The real question is, why did it take so long to finish off Western Kentucky in the first place? Most of Toppers comeback came with Collison in the game. This is UCLA. This is a team that ran through the Pac-10. Dominated a conference that had three teams make the Sweet 16, and three others had very tough first round draws. And they almost lost to WKU because Tyrone Brazelton had a good game. Really? A team that has three All-American talent players and at least two NBA draft picks on it almost blows a 21-point lead to Western Kentucky. What happened in the last two weeks?

Now they get Xavier. Again, here’s a team that the Bruins either have a size or speed advantage (or both) against at every single position on the court. Xavier possesses a whole lot of talented players. Josh Duncan has had himself a great tournament. Drew Lavender, who must be in his seventh year of eligibility, can still take games over like he did with Oklahoma. The Muskies have quality role players. But this isn’t a team that should be within 15 points of UCLA. At least the UCLA that played in the Pac-10 Tournament.
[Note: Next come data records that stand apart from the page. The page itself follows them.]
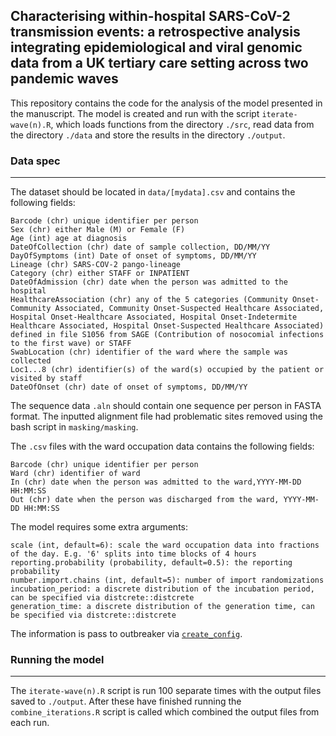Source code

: ## Characterising within-hospital SARS-CoV-2 transmission events: a retrospective analysis integrating epidemiological and viral genomic data from a UK tertiary care setting across two pandemic waves

This repository contains the code for the analysis of the model presented in the manuscript. The model is created and run with the script `iterate-wave(n).R`, which loads functions from the directory `./src`, read data from the directory `./data` and store the results in the directory `./output`.

### Data spec
---
The dataset should be located in `data/[mydata].csv` and contains the following fields:
```
Barcode (chr) unique identifier per person
Sex (chr) either Male (M) or Female (F)
Age (int) age at diagnosis
DateOfCollection (chr) date of sample collection, DD/MM/YY
DayOfSymptoms (int) Date of onset of symptoms, DD/MM/YY
Lineage (chr) SARS-COV-2 pango-lineage
Category (chr) either STAFF or INPATIENT 
DateOfAdmission (chr) date when the person was admitted to the hospital
HealthcareAssociation (chr) any of the 5 categories (Community Onset-Community Associated, Community Onset-Suspected Healthcare Associated, Hospital Onset-Healthcare Associated, Hospital Onset-Indetermite Healthcare Associated, Hospital Onset-Suspected Healthcare Associated) defined in file S1056 from SAGE (Contribution of nosocomial infections to the first wave) or STAFF
SwabLocation (chr) identifier of the ward where the sample was collected
Loc1...8 (chr) identifier(s) of the ward(s) occupied by the patient or visited by staff
DateOfOnset (chr) date of onset of symptoms, DD/MM/YY
```

The sequence data `.aln` should contain one sequence per person in FASTA format. 
The inputted alignment file had problematic sites removed using the bash script in `masking/masking`. 

The `.csv` files with the ward occupation data contains the following fields:
```
Barcode (chr) unique identifier per person
Ward (chr) identifier of ward
In (chr) date when the person was admitted to the ward,YYYY-MM-DD HH:MM:SS
Out (chr) date when the person was discharged from the ward, YYYY-MM-DD HH:MM:SS
```
The model requires some extra arguments: 
```
scale (int, default=6): scale the ward occupation data into fractions of the day. E.g. '6' splits into time blocks of 4 hours
reporting.probability (probability, default=0.5): the reporting probability
number.import.chains (int, default=5): number of import randomizations
incubation_period: a discrete distribution of the incubation period, can be specified via distcrete::distcrete
generation_time: a discrete distribution of the generation time, can be specified via distcrete::distcrete
```
The information is pass to outbreaker via [`create_config`](https://cran.r-project.org/web/packages/outbreaker2/outbreaker2.pdf).

### Running the model
---

The `iterate-wave(n).R` script is run 100 separate times with the output files saved to `./output`. After these have finished running the `combine_iterations.R` script is called which combined the output files from each run.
I like the Bruins in this game because Josh Shipp has finally arrived to the party. The only positive thing (other than a win) that UCLA can take from their last game is the performance of Shipp. After disappearing for most of the Pac-10 tourney and the first two games of the NCAA, Shipp almost single-handedly put the Hilltoppers away late in that game. We all know that Love and Collison are the two best players on UCLA. But Shipp is the most important. Not many teams have players that can guard a 6-7 swingman that is willing and able to drive inside and also shoot the lights out. Shipp needs to be aggressive and needs to exploit the mismatch that he’ll have against C.J. Anderson and B.J. Raymond.

The Bruins also need to establish Love down low. While Love has had a good tournament, he’s had to create a lot of points off second chance rebounds and jump shots. UCLA needs to feed him like Stanford feeds the Lopez twins and UNC feeds Hansbrough. When you have a wide 6-10 power forward, especially against mid-majors like WKU and Xavier, YOU HAVE TO USE HIM INSIDE.

Call it a hunch, but I think Ben Howland had a wakeup call watching his team in the second half against WKU. I think he sees the same things I’m seeing. Too much dribbling around the perimeter offensively has led to way too many turnovers, failed possessions and close games. I bet Howland gets his act together and UCLA pulls out another close one.